妖しく微笑むヴァンパイア



 その視線に気づいた璃斗は、一年生の二人の間をすり抜け由良のもとへと向かう。



「心配かけてごめんね、由良ちゃん」
「あ……いや、私こそ、何もしてあげられなくて……」



 入院中の病院も知ろうとせず、
 生死を彷徨っていたらと思うとお見舞いも怖くて行けなかった。

 何もしてあげられなかったのに、
 どうして彼は感謝の眼差しを向けてくるのだろう。


 後ろめたい気持ちから由良が視線を落とす。
 すると突然、璃斗が自身の首筋にゆっくりと触れた。



「何言ってんの、助けてくれたじゃん」
「……え」
「ちゃんと覚えてるよ。

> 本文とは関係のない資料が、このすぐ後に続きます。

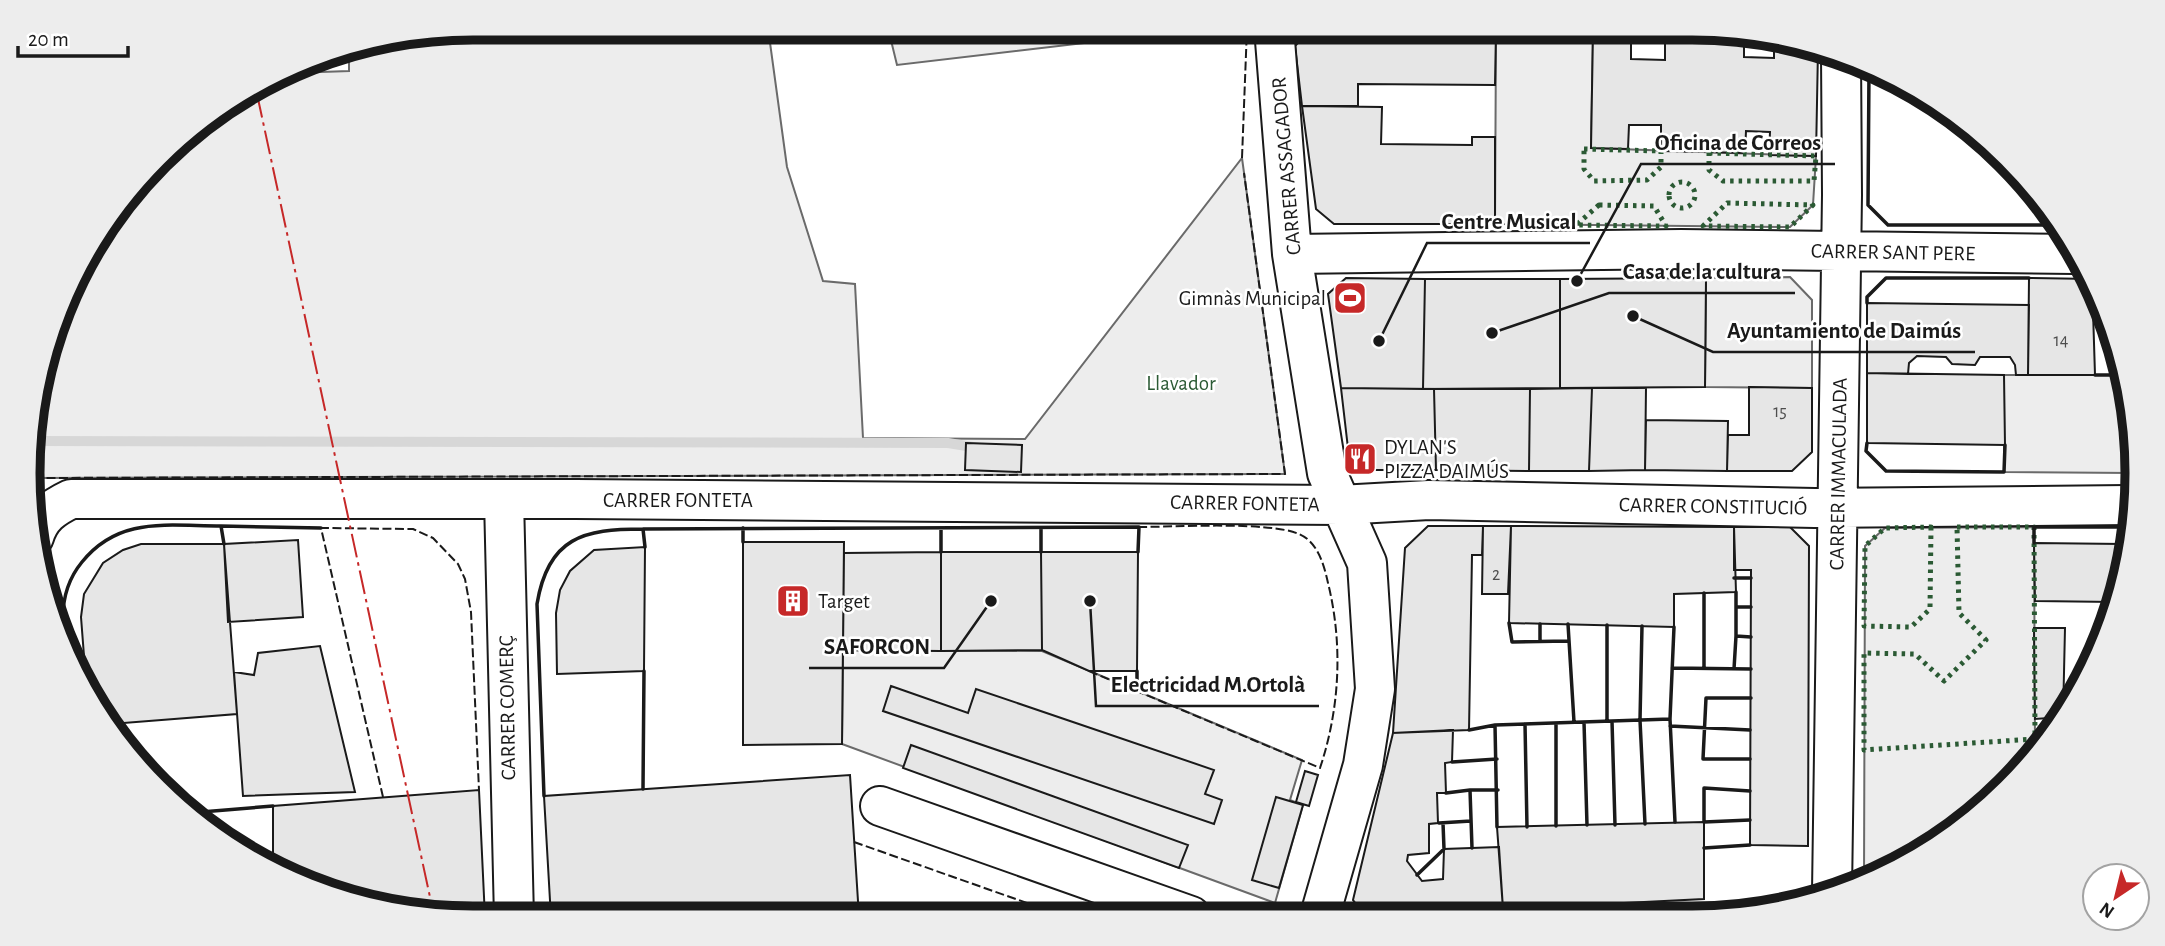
<svg xmlns="http://www.w3.org/2000/svg" width="2165" height="946" font-family="'Alegreya Sans',sans-serif">
<style>
.built{fill:#ededed;stroke:#6a6a6a;stroke-width:2}
.lines{fill:none;stroke-linecap:round;stroke-linejoin:round}
.stream{stroke:#d7d7d7;stroke-width:10}
.building{fill:#e6e6e6;stroke:#1a1a1a;stroke-width:2}
.minor-casing{stroke:#1a1a1a;stroke-width:42}
.minor{stroke:#fff;stroke-width:38}
.hedge{stroke:#2b5a34;stroke-width:5;stroke-dasharray:3.5 5;stroke-linecap:butt}
.fence{stroke:#1a1a1a;stroke-width:2;stroke-dasharray:9 3.5;stroke-linecap:butt}
.wall{stroke:#1a1a1a;stroke-width:3.5}
.power{stroke:#c62828;stroke-width:2;stroke-dasharray:24 5 3.5 5;stroke-linecap:butt}
.labels{text-anchor:middle;stroke-width:5;stroke-linejoin:round;paint-order:stroke}
.number-label{font-size:18px;fill:#4d4d4d}
.street-label{font-size:21px;fill:#1a1a1a;stroke:#fff}
.poi-label{font-size:21px;fill:#1a1a1a;stroke:#fff;text-anchor:start}
.park-label{font-size:21px;fill:#2b5a34;stroke:#fff}
.rim{fill:none;stroke:#1a1a1a;stroke-width:9}
.leader{fill:none;stroke:#1a1a1a;stroke-width:2.5}
.callout-dot{fill:#1a1a1a;stroke:#fff;stroke-width:2.5}
.callout-label{font-size:23px;text-anchor:middle;font-weight:bold;fill:#1a1a1a;stroke:#fff;stroke-width:5;stroke-linejoin:round;paint-order:stroke}
</style>
<rect width="100%" height="100%" fill="#fff"/>
<path class="built" d="M473,28H768L787,167L823,281L855,284L863,438L1025,439L1242,158L1285,474L34,478L36,387L88,250L180,138L292,73L349,71V49Z
M888,28H1212L897,65Z
M1496,30L1593,32L1591,148L1816,156L1813,205L1790,227L1495,224Z
M1790,277L1812,300V388L1705,387L1706,278Z
M2004,375H2118L2136,444L2132,473L2004,472Z
M2034,527L2035,749L1963,826L1864,883L1865,546L1885,528Z
M843,650L1042,651L1302,760L1290,800L1303,805L1275,903L842,744Z"/>
<g class="lines">
<path class="stream" d="M35,441L948,443L979,448"/>
</g>
<path class="building" d="M1312,28L1496,30L1495,85L1358,84V106H1302L1295,46Z
M1593,32H1631V59L1665,60V34L1744,37V57L1774,58V42L1818,49L1816,156L1769,155L1770,132L1746,131L1745,153L1661,151V125H1629L1628,149L1591,148Z
M1302,106L1382,107L1381,144L1472,145V137H1495V224H1334L1316,209Z
M1346,278L1425,279L1423,389L1341,388L1328,294Z
M1706,278L1705,387L1560,388V279Z
M2029,278L2092,279L2095,375H2028Z
M1425,279H1560V388L1423,389Z
M1867,303L2029,305L2028,375H2016L2015,365L2010,357H1980L1975,365L1952,364L1946,357L1917,356L1909,363L1908,374L1867,373Z
M1867,373L2004,375L2005,445L1867,443Z
M1749,387L1812,388V452L1792,471H1727L1728,435H1749Z
M1341,388L1434,389L1436,470H1365L1355,467L1349,457Z
M1592,388L1589,471H1529L1530,389Z
M1592,388H1646L1645,470L1589,471Z
M1434,389H1530L1529,471L1436,470Z
M1646,420L1728,421L1727,471L1645,470Z
M966,443L1022,445L1021,472L965,470Z
M1428,526H1483L1482,555H1472L1469,730L1393,733L1405,548Z
M1483,526H1511L1508,594H1482Z
M1511,526L1734,527L1736,592L1674,594V627L1509,623Z
M1734,527H1790L1809,546L1808,846L1750,845L1751,570H1734Z
M298,540L303,617L228,622L224,544Z
M743,542H844L842,744L743,745Z
M2034,543L2123,544L2115,602L2035,601Z
M141,544H224L237,714L111,724L87,695L81,617L84,594L103,563L123,550Z
M645,547L644,671L557,674L556,613L560,590L570,571L594,550Z
M941,552V651L843,650L844,553Z
M941,552H1041L1042,650L941,651Z
M1041,552H1138L1137,671H1089L1042,650Z
M2034,628H2065L2063,717L2035,719Z
M320,646L355,792L243,796L234,672L254,675L258,653Z
M891,686L968,713L976,689L1214,770L1205,794L1222,800L1214,824L883,711Z
M1453,730L1452,762L1445,763L1446,793H1437L1438,823L1429,824V853L1408,855L1407,861L1422,881L1443,879L1444,849L1499,847L1503,909L1432,915H1365L1353,900L1393,733Z
M911,745L1188,845L1179,868L903,768Z
M1305,771L1318,775L1309,806L1296,802Z
M850,775L859,917L551,918L544,796Z
M479,790L485,918L330,894L273,862V806Z
M1276,797L1303,805L1279,888L1252,880Z
M1704,822V899L1503,909L1497,827Z"/>
<g class="lines">
<defs>
<path id="minor" d="M1274,28L1292,254L1327,473L1367,563L1375,689L1363,765L1320,915
M1292,254L1681,249L2074,254
M504,499L514,918
M34,537C40,517 52,508 71,499H576L1340,505L1429,500L1815,508L2128,505
M880,806L1191,916
M1832,892L1842,195L1841,55"/>
</defs>
<use href="#minor" class="minor-casing"/>
<use href="#minor" class="minor"/>
<path class="hedge" d="M1509,30L1578,32
M1584,149L1661,151V167L1647,180L1594,181L1584,169Z
M1709,153L1816,156L1814,181H1723L1709,170Z
M1669 195a13 13 0 1 1 26 0a13 13 0 1 1-26 0Z
M1727,203L1813,205L1790,227L1703,226Z
M1599,205L1654,206L1666,226L1576,225Z
M1931,527L1930,609L1911,627L1864,626L1865,546L1885,528Z
M1957,527H2034L2035,739L1864,750V653L1915,654L1944,681L1986,640L1959,613Z"/>
<path class="fence" d="M1242,158L1247,28
M34,478L1285,474L1244,173
M1089,671L1320,768C1340,708 1343,644 1328,583C1324,565 1318,542 1299,534C1269,521 1175,527 1139,527
M383,797L321,528L413,529L433,538L458,564L465,579L471,612L479,790
M854,842L1064,916"/>
<path class="wall" d="M1869,71L1868,205L1888,225H2052
M1867,303V297L1886,278H2029
M2095,375H2118
M1867,443L1866,451L1886,471L2004,472L2005,445
M941,528V552
M643,529L1139,527L1138,552
M743,542V528
M2034,543V527H2125
M224,544L221,526L321,528
M1041,552V528
M1734,578H1751
M1736,592V636L1751,637
M1736,607H1751
M63,623C62,601 68,579 82,562C119,516 167,526 221,526
M1509,623L1512,642L1569,641
M1540,624V641
M1568,624L1574,722
M1607,625V721
M1642,626L1640,720L1645,824
M1674,627L1670,719L1675,822
M1672,668L1751,669
M1704,668V593
M1734,669L1736,636
M1137,691V671
M1612,721L1615,825
M1584,722L1587,825
M1556,723V826
M1525,724L1527,827
M1495,725L1497,827
M1670,726L1750,730
M1469,730L1495,725L1670,719
M1750,759H1703L1706,698H1751
M1452,762L1497,759
M643,789L644,671
M1446,793L1470,790
M544,796L537,604C548,537 584,529 643,529L645,547
M189,813L273,806
M1750,820L1704,822V788L1750,791
M1439,823L1471,821
M1472,848L1470,790H1498
M1704,848L1750,845
M1417,875L1444,849L1443,823"/>
<path class="power" d="M257,94L433,911"/>
</g>
<defs>
<symbol id="stadium-square" viewBox="-11 -11 22 22"><rect x="-9" y="-9" width="18" height="18" rx="4" fill="#c62828" stroke="#fff"/><path d="M0-5a6.5 5 0 1 0 0 10a6.5 5 0 1 0 0-10ZM-3.5-1.8h7v3.6h-7Z" fill="#fff"/></symbol>
<symbol id="restaurant-square" viewBox="-11 -11 22 22"><rect x="-9" y="-9" width="18" height="18" rx="4" fill="#c62828" stroke="#fff"/><path d="M-5-6h1v4h1v-4h1v4h1v-4h1v5L-1.5 .5V6h-2V.5L-5-1ZM5-6V6H3V1.5H1.5Q1.5-4 5-6Z" fill="#fff"/></symbol>
<symbol id="building-square" viewBox="-11 -11 22 22"><rect x="-9" y="-9" width="18" height="18" rx="4" fill="#c62828" stroke="#fff"/><path d="M-4-6H4V6H1V3H-1V6H-4ZM-2.5-4.3h1.7v1.8h-1.7ZM.8-4.3h1.7v1.8H.8ZM-2.5-1h1.7V.8h-1.7ZM.8-1h1.7V.8H.8Z" fill="#fff"/></symbol>
</defs>
<g fill-rule="evenodd">
<use href="#stadium-square" x="1331" y="279" width="38" height="38"/>
<use href="#restaurant-square" x="1341" y="440" width="38" height="38"/>
<use href="#building-square" x="774" y="582" width="38" height="38"/>
</g>
<g class="labels">
<g class="number-label">
<text x="2061" y="346">14</text>
<text x="1780" y="417">15</text>
<text x="1496" y="580">2</text>
</g>
<g class="street-label">
<text transform="translate(1286 166) rotate(-95)" y="7">CARRER ASSAGADOR</text>
<text transform="translate(1893 252) rotate(1)" y="7">CARRER SANT PERE</text>
<text transform="translate(1838 474) rotate(-89)" y="7">CARRER IMMACULADA</text>
<text x="678" y="507">CARRER FONTETA</text>
<text transform="translate(1245 503) rotate(1)" y="7">CARRER FONTETA</text>
<text transform="translate(1713 506) rotate(1)" y="7">CARRER CONSTITUCIÓ</text>
<text transform="translate(507 708) rotate(-91)" y="7">CARRER COMERÇ</text>
</g>
<g class="poi-label">
<text x="1326" y="305" text-anchor="end">Gimnàs Municipal</text>
<text x="1384" y="454">DYLAN'S<tspan x="1384" dy="24">PIZZA DAIMÚS</tspan></text>
<text x="818" y="608">Target</text>
</g>
<g class="park-label">
<text x="1181" y="390">Llavador</text>
</g>
</g>
<path d="M0 0H2165V946H0ZM473 40H1692A433 433 0 0 1 2125 473V473A433 433 0 0 1 1692 906H473A433 433 0 0 1 40 473V473A433 433 0 0 1 473 40Z" fill="#ededed" fill-rule="evenodd"/>
<path class="rim" d="M473 40H1692A433 433 0 0 1 2125 473V473A433 433 0 0 1 1692 906H473A433 433 0 0 1 40 473V473A433 433 0 0 1 473 40Z"/>
<path class="leader" d="M1577 281L1641 164H1835M1379 341L1427 243H1590M1492 333L1609 293H1795M1633 316L1713 352H1975M991 601L944 668H809M1090 601L1096 706H1319"/>
<g class="callout-dot">
<circle cx="1577" cy="281" r="7"/>
<circle cx="1379" cy="341" r="7"/>
<circle cx="1492" cy="333" r="7"/>
<circle cx="1633" cy="316" r="7"/>
<circle cx="991" cy="601" r="7"/>
<circle cx="1090" cy="601" r="7"/>
</g>
<g class="callout-label">
<text x="1738" y="150">Oficina de Correos</text>
<text x="1509" y="229">Centre Musical</text>
<text x="1702" y="279">Casa de la cultura</text>
<text x="1844" y="338">Ayuntamiento de Daimús</text>
<text x="877" y="654">SAFORCON</text>
<text x="1208" y="692">Electricidad M.Ortolà</text>
</g>
<g transform="translate(2116 897) rotate(215)"><circle r="33" fill="#ffffff" stroke="#a3a3a3" stroke-width="2"/>
<path d="M0-5L12 26L0 18L-12 26Z" fill="#c62828"/>
<text y="-10" font-size="19" font-weight="bold" text-anchor="middle" fill="#1a1a1a">N</text>
</g>
<path d="M18 46v10h110v-10" fill="none" stroke="#1a1a1a" stroke-width="3.5"/>
<text x="28" y="46" font-size="21" fill="#1a1a1a" stroke="#ffffff" stroke-width="5" paint-order="stroke">20 m</text>
</svg>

ここに……」



 “噛みついてくれたよね”



「ッ⁉︎」



 声には出さず唇だけを動かして微笑んだ璃斗。
 その口元には、以前には確認できなかった牙がチラリと見えた。

 見え隠れするヴァンパイアの特徴に、由良の心臓がギュっと縮まる。


 意識がないと思っていたのに、
 止血のため由良が噛みついたあの行為を、璃斗は覚えていた。


 能力がバレた?自分が普通の人間ではなくなったことに気づいた?
 そう思った由良の顔色が、徐々に青白くなっていく。